*** EXTRACTED MATERIAL Section Begins ***

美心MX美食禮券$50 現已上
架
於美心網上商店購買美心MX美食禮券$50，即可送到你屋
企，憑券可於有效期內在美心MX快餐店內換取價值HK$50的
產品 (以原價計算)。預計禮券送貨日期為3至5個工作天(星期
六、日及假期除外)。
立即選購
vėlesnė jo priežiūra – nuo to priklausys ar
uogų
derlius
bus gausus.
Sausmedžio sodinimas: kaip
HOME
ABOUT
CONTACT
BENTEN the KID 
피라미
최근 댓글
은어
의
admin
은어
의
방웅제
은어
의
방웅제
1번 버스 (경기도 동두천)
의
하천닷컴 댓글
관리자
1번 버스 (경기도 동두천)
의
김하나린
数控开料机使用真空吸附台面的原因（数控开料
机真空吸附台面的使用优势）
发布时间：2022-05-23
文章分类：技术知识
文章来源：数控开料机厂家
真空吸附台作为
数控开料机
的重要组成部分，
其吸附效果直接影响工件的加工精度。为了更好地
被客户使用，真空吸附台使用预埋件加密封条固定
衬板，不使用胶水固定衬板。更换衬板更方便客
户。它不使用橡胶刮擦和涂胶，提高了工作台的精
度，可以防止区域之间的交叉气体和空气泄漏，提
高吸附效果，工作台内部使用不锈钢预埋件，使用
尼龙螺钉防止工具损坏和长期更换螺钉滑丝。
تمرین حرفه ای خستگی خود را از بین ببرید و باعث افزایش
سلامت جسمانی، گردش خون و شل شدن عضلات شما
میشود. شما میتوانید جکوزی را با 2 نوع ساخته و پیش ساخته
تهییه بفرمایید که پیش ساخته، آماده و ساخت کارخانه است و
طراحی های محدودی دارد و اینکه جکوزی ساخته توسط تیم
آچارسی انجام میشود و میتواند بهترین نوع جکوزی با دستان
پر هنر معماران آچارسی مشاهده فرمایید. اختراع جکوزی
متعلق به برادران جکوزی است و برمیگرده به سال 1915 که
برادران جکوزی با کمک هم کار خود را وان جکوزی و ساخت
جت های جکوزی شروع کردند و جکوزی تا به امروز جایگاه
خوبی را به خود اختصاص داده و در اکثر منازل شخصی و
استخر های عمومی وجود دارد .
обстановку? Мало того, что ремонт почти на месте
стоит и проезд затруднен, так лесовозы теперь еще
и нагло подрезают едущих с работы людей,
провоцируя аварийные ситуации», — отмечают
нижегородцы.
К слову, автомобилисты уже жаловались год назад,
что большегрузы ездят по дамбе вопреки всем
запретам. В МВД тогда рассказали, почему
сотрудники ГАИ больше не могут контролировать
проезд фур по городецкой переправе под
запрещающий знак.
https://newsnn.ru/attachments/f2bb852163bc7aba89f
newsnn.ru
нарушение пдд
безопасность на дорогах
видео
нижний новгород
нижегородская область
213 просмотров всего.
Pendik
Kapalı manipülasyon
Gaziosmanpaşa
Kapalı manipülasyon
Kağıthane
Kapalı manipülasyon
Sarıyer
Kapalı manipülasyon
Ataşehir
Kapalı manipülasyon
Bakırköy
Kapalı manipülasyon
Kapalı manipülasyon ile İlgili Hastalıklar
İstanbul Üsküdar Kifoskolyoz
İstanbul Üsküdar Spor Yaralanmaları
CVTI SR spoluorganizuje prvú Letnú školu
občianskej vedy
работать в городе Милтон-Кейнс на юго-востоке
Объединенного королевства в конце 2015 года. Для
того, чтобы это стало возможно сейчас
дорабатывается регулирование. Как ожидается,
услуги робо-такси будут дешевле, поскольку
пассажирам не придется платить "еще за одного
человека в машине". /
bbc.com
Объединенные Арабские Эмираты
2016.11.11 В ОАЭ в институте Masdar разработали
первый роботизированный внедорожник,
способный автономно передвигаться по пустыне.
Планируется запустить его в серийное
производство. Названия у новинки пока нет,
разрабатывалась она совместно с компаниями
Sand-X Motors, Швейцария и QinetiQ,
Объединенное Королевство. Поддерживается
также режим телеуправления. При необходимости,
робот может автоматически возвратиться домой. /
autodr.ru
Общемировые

*** EXTRACTED MATERIAL Section Ends ***

Each line above with the word "того" needs to be copied.

OUTPUT OF THE TASK:
обстановку? Мало того, что ремонт почти на месте
того, чтобы это стало возможно сейчас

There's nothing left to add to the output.